From the 10th until the 28th of June, Mayfair will be aglow with the youthful and arresting Generation Y exhibition, comprised by the work of thirty emerging UK artists of Platform Foundation. Curated by Kate Bryan, arts broadcaster and Head of Collections in Soho House, the multi-media collection aims to promote artists whose potential has not yet been fully realised.
In an industry saturated with greed, Platform Foundation is a non-profit breath of fresh air. All the proceeds made from the sales of the artist’s works during the exhibition are reinvested into the programme. The profit gleaned from the exhibition will also be shared with charities that likewise support artists, in addition to charities that nurture the vulnerable youth of British society. Platform Foundation’s main goal is to promote their under-recognised artists through an annual programme of curated exhibitions, mentoring workshops and talks. Curator Kate Bryan expressed that she has “wonderful visions of seeing them in museums in the not too distant future, something they deserve”.
Generation Y is a colourful and fresh collection of exciting work based on a wide range of different mediums, styles and concepts. Despite this incongruity in subject matter and approach, each work has a distinct youthful freshness in common that is a pleasure to witness. For example, Vivien Zhang, who we had the pleasure of interviewing, manipulates paint in a way that appears digital. She uses her multi-national life experience as artistic inspiration, drawing upon visual apparatus of the West and the East, the traditional and the modern, to create an interesting fusion that very much is in tune with our rapidly globalising world.
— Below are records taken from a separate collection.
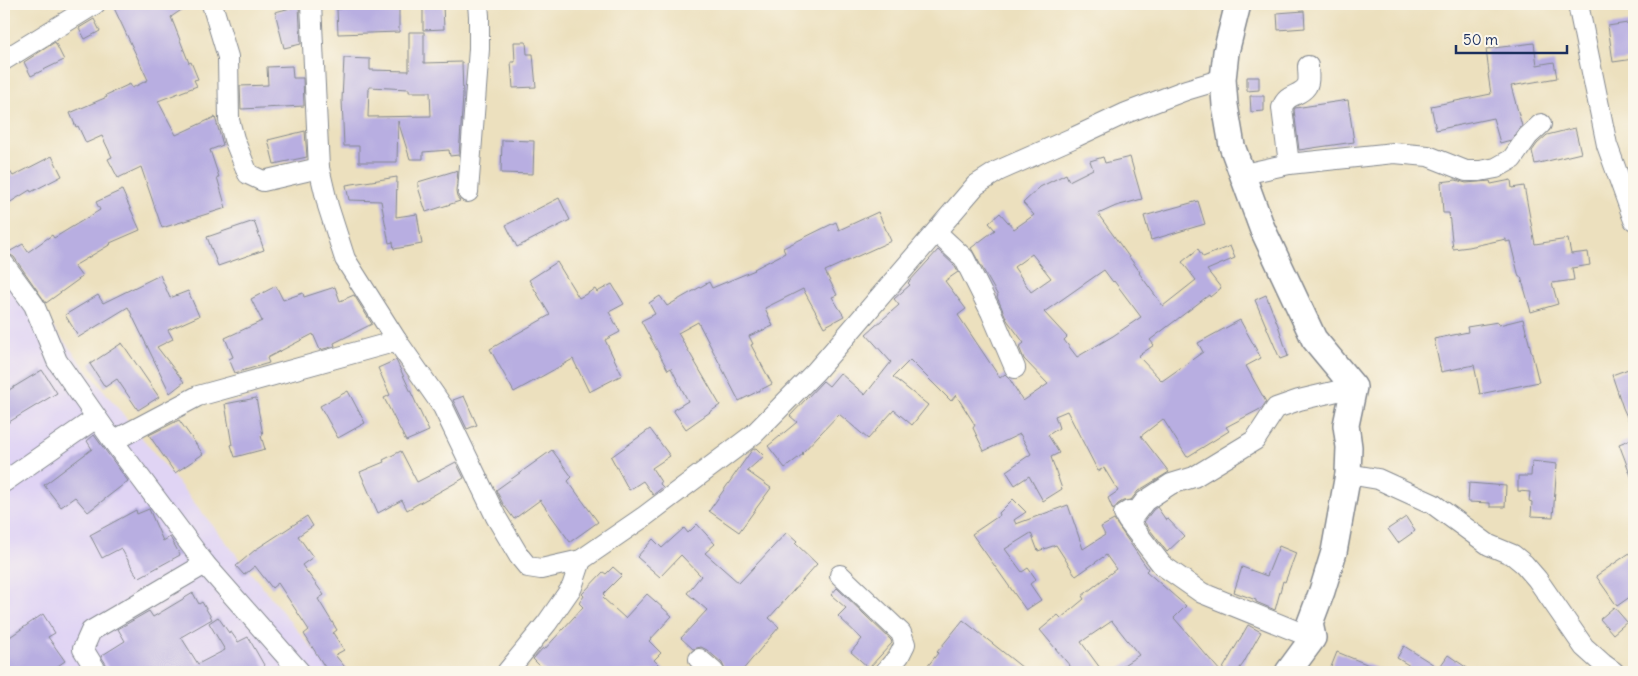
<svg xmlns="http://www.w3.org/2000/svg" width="1638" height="676" viewBox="0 0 1638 676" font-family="Delius,sans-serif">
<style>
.built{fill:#e0d4f4}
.building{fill:#b8aee1;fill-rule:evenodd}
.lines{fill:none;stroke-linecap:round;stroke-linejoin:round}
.minor-casing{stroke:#84888e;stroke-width:22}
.major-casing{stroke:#84888e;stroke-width:28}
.minor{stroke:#fff;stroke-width:20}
.major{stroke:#fff;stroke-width:25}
</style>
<rect width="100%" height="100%" fill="#fbf7ec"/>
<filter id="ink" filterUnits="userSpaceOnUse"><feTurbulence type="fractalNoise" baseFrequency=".02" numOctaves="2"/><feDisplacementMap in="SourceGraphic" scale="10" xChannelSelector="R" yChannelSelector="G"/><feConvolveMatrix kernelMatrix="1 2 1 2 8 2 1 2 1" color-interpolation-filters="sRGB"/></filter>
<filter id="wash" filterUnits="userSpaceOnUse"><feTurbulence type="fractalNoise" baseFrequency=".0096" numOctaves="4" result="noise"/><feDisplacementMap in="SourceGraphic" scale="20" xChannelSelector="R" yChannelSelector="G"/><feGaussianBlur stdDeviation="1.12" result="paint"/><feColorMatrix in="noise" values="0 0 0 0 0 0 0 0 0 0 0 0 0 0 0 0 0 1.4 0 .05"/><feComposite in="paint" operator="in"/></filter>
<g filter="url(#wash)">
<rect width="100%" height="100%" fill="#ece0be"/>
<path class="built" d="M4 267 331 672H4Z"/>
<g id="blocks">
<g class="building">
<path d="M123 4H190L171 17 189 63 191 62 198 79 194 80 197 86 158 101 176 135 215 117 223 145 210 150 219 177H217L226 208 162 228 141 167 118 178 108 159 112 157 102 136 86 143 78 126 76 127 70 113 107 97 106 95 130 84 132 88 148 80 114 8Z"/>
<path d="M341 4H399V32L338 34 337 9H341Z"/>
<path d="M423 4H443L444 29 423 30Z"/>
<path d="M299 6 301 44 284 48 275 12Z"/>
<path d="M1304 11 1305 28 1278 30 1277 13Z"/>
<path d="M94 19 100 31 85 39 79 28Z"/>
<path d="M1634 22V59L1613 62 1608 26Z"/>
<path d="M409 32H424V63L462 62 463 96 459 155 450 156 449 150 423 152V159H410L398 121 397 162H359V146H344L342 100 344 58 370 59V70L409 71ZM369 87 409 89V92H430L431 116 368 117Z"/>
<path d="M55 42 64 60 31 76 24 62Z"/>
<path d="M514 42H526L527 54H533L536 87 513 88 511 62H515Z"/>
<path d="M1534 43 1537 65 1554 62 1557 78 1511 86 1522 126 1511 140 1500 143 1493 118 1436 130 1431 106 1491 94 1488 74 1489 73 1486 49Z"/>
<path d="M292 66 293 78H303L304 106 241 109 240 86 268 85 267 67Z"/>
<path d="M1247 77H1259V90L1247 91Z"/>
<path d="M1250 96H1264V111L1251 112Z"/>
<path d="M1348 100 1354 142 1299 150 1294 110 1295 108Z"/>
<path d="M1575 128 1581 153 1535 164 1532 151 1537 144 1547 135Z"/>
<path d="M305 131 307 157 274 164 268 140Z"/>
<path d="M502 140 534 141 533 174 501 173Z"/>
<path d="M52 156 62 176 31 192 30 190 4 206V162L13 176Z"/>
<path d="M1103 157 1105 163 1130 157 1142 199 1116 206 1098 214 1140 272 1139 273 1163 306 1196 280 1182 262 1198 249 1203 257 1230 246 1235 258 1207 270 1221 288 1210 297 1209 295 1150 340 1154 345 1138 356 1162 381 1203 352 1198 343 1240 320 1261 358 1246 366 1266 402 1262 408 1226 427 1229 431 1187 457 1163 419 1141 436 1169 472 1138 491 1131 500 1123 501 1118 504 1113 510 1108 498 1118 491 1104 468 1098 471 1067 411 1055 416 1059 428 1048 435 1059 453 1051 457 1062 489 1043 501 1029 476 1015 485 1006 471 1031 454 1020 434 984 451 973 428 975 425 956 395 951 401 910 360 893 377 928 405 912 425 894 410 868 439 839 414 802 453 803 454 785 468 768 446 797 422 790 416 823 381 829 386 840 373 865 395 891 362 866 334 899 305 894 299 910 285 908 283 938 250 954 265 958 272 945 281 966 309 958 315 1000 378 1005 374 1009 378 1023 401 1048 384 1024 359 1019 347 1024 343 1007 320 997 297 998 296 971 248 995 230 989 223 1000 213 1014 229 1034 215 1023 203 1040 187 1066 174 1069 181 1093 169 1090 161ZM1032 254 1051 278 1031 292 1014 267ZM1104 270 1113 282 1114 281 1141 317 1113 336 1077 357 1064 340 1067 337 1044 312Z"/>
<path d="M458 170 456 192 457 197 460 201 426 212 418 187V182Z"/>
<path d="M397 177 396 217 417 214 422 244 394 249 393 242 389 243 381 201 349 200 346 185Z"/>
<path d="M1456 180 1466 183 1490 181 1491 184 1511 180 1512 188 1524 186 1535 244 1568 239 1571 254 1588 252 1590 265 1572 268 1574 280 1552 283 1558 304 1531 312 1521 277H1519L1510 241 1506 242V239L1469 247 1453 249 1449 213H1443L1441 182Z"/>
<path d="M122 190 140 230 110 243 111 244 74 266 82 277 46 303 14 257 7 253 23 244 28 252 52 235 54 238 100 210 96 202Z"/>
<path d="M559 198 570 220 517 247 506 225Z"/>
<path d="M1198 201 1205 224 1151 240 1144 216Z"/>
<path d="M878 212 891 241 825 271 837 295 832 297 844 316 824 327 803 289 765 308 773 326 749 336 753 344 751 345 772 384 739 401 698 322 678 333 720 405 686 429 673 410 688 401 671 368 668 370 641 321 655 314 649 303 660 296 667 306 709 282 712 288 755 270 754 269 785 253 783 248 836 222 839 230Z"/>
<path d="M254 221 264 250 218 266 207 237Z"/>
<path d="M557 262 579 298 595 289 597 292 612 284 624 304 609 312 620 332 605 340 622 375 589 392 573 359 514 392 490 349 550 315 529 280Z"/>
<path d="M160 275 170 298 188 291 199 316 168 330 173 339 157 347 184 382 170 393 128 307 79 337 65 315 98 295 103 303Z"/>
<path d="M276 286 283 300 303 293 304 297 335 287 340 301 354 295 372 324 334 343 335 346 320 350 313 334 267 358 269 363 235 373 229 359 233 357 225 338 262 321 251 299Z"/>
<path d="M1266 295 1279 328 1288 356 1280 359 1255 300Z"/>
<path d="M1523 319 1539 382 1480 394 1474 365 1441 372 1434 339 1468 332 1467 327 1498 322 1499 325Z"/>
<path d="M122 343 159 397 138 410 117 379 105 387 90 364Z"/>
<path d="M396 360 429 431 406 441 384 398 390 395 378 368Z"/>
<path d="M1634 367V432L1623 408 1612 375Z"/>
<path d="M42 370 57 393 4 425V393Z"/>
<path d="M348 391 365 423 338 438 320 406Z"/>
<path d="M464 396 477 425 467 429 453 400Z"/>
<path d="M256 398 263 435 261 436 265 449 235 457 231 445H232L225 404Z"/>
<path d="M179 420 203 454 175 473 149 435Z"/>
<path d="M650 429 670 456 652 468 661 482 660 484 663 487 653 495 643 481 629 490 611 457Z"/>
<path d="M94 435 128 481 88 512 75 497 61 507 44 485 92 449 87 441Z"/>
<path d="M1634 438V481H1633L1619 444Z"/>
<path d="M756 448 764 456 747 471 771 488 739 532 709 511 752 450Z"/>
<path d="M552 450 572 477 568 481 598 522 570 542 540 500 514 519 503 504 496 490Z"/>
<path d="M401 451 417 482 456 462 464 478 407 510 402 500 378 513 360 472 384 462 383 460Z"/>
<path d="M1532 461 1557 464 1553 517 1531 516 1532 502 1529 501 1530 492 1518 491V476H1531Z"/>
<path d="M1469 483 1506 486 1505 507H1490V503L1468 502Z"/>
<path d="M1013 499 1026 512 1014 520 1016 524 1068 505 1083 549 1105 535 1101 527 1114 520 1148 569 1146 571 1186 606 1174 618 1221 672 1248 625 1261 632 1243 664 1237 672H1113L1139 655 1112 621 1081 642 1103 672H1075L1040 630 1058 615 1061 618 1084 599 1082 596 1116 569 1106 555 1076 576 1056 545 1038 551 1031 533 1005 549 1022 572 1028 568 1036 579 1030 584 1041 600 1026 610 972 534 1000 515 999 513Z"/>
<path d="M1157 507 1166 520 1168 519 1184 536 1167 552 1144 522 1153 510Z"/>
<path d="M149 509 163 541 170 537 180 555 138 578 121 548 102 558 90 535 136 510 137 514Z"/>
<path d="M307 516 313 526 298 536 313 557 302 565 324 595 318 599 337 630 333 633 344 650 335 655 349 672H328L304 634 309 630 278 583 272 588 255 566 244 575 236 566 255 550Z"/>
<path d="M1406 517 1415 531 1398 543 1388 529Z"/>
<path d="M697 524 715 544 705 553 739 583 787 532 797 541 795 543 817 564 769 618 779 627 741 672H726L722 663 707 650 701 647 693 649 681 638 707 610 687 593 701 576 681 555 660 577 637 557 653 539 662 548 684 528 688 533Z"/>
<path d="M1279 546 1296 553 1285 582 1283 581 1275 610 1256 602V600L1234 592 1242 567 1267 576Z"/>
<path d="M1634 550V594L1617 606 1596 576Z"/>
<path d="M613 567 622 575 603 594 605 596 603 598 625 618 647 594 672 616 649 641 661 653 654 660 666 672H546L533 659 543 648 544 650 583 607 579 603 584 596 582 594 603 572 606 574Z"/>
<path d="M837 588 891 640 892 643 869 668 851 652 862 639 838 616 846 608 831 595Z"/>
<path d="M193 593 199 604 202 602 212 619 181 637 198 664 225 650 209 623 218 617 229 633 231 632 238 642 248 637 268 672H111L101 656 125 641 118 629 149 611 153 617Z"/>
<path d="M1614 607 1627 622 1613 634 1600 619Z"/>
<path d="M43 614 55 633 48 637 65 661 49 672H4V641Z"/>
<path d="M963 620 1028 672H923L938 653 937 652Z"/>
<path d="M1404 646 1439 668 1448 655 1473 672H1415L1409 668 1410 666 1397 658Z"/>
<path d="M1337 652 1386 672H1329Z"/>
</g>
</g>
</g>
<g filter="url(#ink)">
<use href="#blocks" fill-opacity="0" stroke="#84888e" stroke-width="1"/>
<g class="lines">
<defs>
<g id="minor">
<path d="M212 4 228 57 229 120 234 139 248 174 263 181 319 168"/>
<path d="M311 4 319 168 328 206 345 259 397 341 443 407 496 517 519 556 528 567 541 569 581 560 645 516 754 434 816 371 976 185 998 171 1075 137 1126 113 1186 90 1223 79"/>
<path d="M1578 4 1607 145 1634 220"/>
<path d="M4 60 95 4"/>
<path d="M1289 164 1282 108C1287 93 1299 97 1306 87 1310 82 1308 72 1308 66"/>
<path d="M1244 174 1289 164 1394 153 1428 156 1466 171H1480L1496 168 1512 159 1528 136 1541 124"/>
<path d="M468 192 479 49V16L478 4"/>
<path d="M936 232 964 258 991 312 1015 368"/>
<path d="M4 264 34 305 57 361 113 441 205 564 300 672"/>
<path d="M113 441 198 396 397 341"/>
<path d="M1348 474 1378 479 1433 504 1489 545 1513 555 1524 564 1537 579 1584 647 1603 664 1614 672"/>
<path d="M4 482 96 418"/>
<path d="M840 575 901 633 905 644 899 656 885 672"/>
<path d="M1313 638 1202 593 1162 565 1128 521 1124 514 1129 511 1132 518 1145 501 1171 484 1194 477 1255 440 1276 408 1299 400 1354 387"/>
<path d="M699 659 714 672"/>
<path d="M97 672 83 649 91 631 205 564"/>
<path d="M507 672 547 623 572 587 581 560"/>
</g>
<path id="major" d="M1238 4 1226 52 1223 79 1225 105 1232 146 1262 228 1314 339 1354 387 1346 425 1349 447 1348 474 1334 552 1322 591 1310 623 1313 638 1288 672"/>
</defs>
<use href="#minor" class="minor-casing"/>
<use href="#major" class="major-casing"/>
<use href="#minor" class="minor"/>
<use href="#major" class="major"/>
</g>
</g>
<rect width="1638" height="676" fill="none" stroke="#fbf7ec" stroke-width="20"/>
<path d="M1456 45v8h111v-8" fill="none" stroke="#1b2f5e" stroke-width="2.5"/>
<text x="1463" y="45" font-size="15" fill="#1b2f5e" stroke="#fbf7ec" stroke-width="4" paint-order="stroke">50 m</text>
</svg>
Her work complements that of Matt Ager, who like Zhang draws upon the ‘found’, not through multi-cultural experience however but through found objects. His sculptures centre around the concept of reinvention and challenge the viewer to consider what a sculpture really is, thus deconstructing ideas of taste and identity. He removes his materials from the context in which they are traditionally found and uses them to create bold hybrid forms and replicas. Thus, both artists draw upon the idea of the fusion of identity yet executed in very different ways.
The exhibition also features figurative art. Exemplary of this is France-Lise McGurn’s chromatic ink paintings that recall the delicacy of Françoise Gilot’s portraits. McGurn, however, favours the fluid over the angular, which gives her paintings an exquisite yet effortless aura. Her figures are inspired by imagery that she collects from film, art, advertising, and television. These sources perhaps endow her work with a sense that the figures are in flux, and this transience creates an ambiguous narrative that, as a viewer, is very stimulating.
Equally, photographer Gina Soden draws upon ideas of the transient in her haunting images. Abandoned locations as her point of departure, ranging from derelict asylums, closed schools, collapsed palaces, to city power stations. By capturing these forsaken places, she delves into ideas about decay, beauty, nostalgia and neglect. The photographic mode allows Soden to capture these forgotten places forever in an image, holding still their deterioration, remembering a place once forgotten. Thus there is a strong sense of narrative in Soden’s work too, despite being photographic and non-figurative. The selling exhibition thus shows, as Kate Bryan stated, “a diverse range of mediums and approaches. But one thing that unites these artists is that they are all undeniably bold and exciting new talent.”
The exhibition Generation Y is on view until June 28 at Platform Foundation, 10 Hanover Street, London.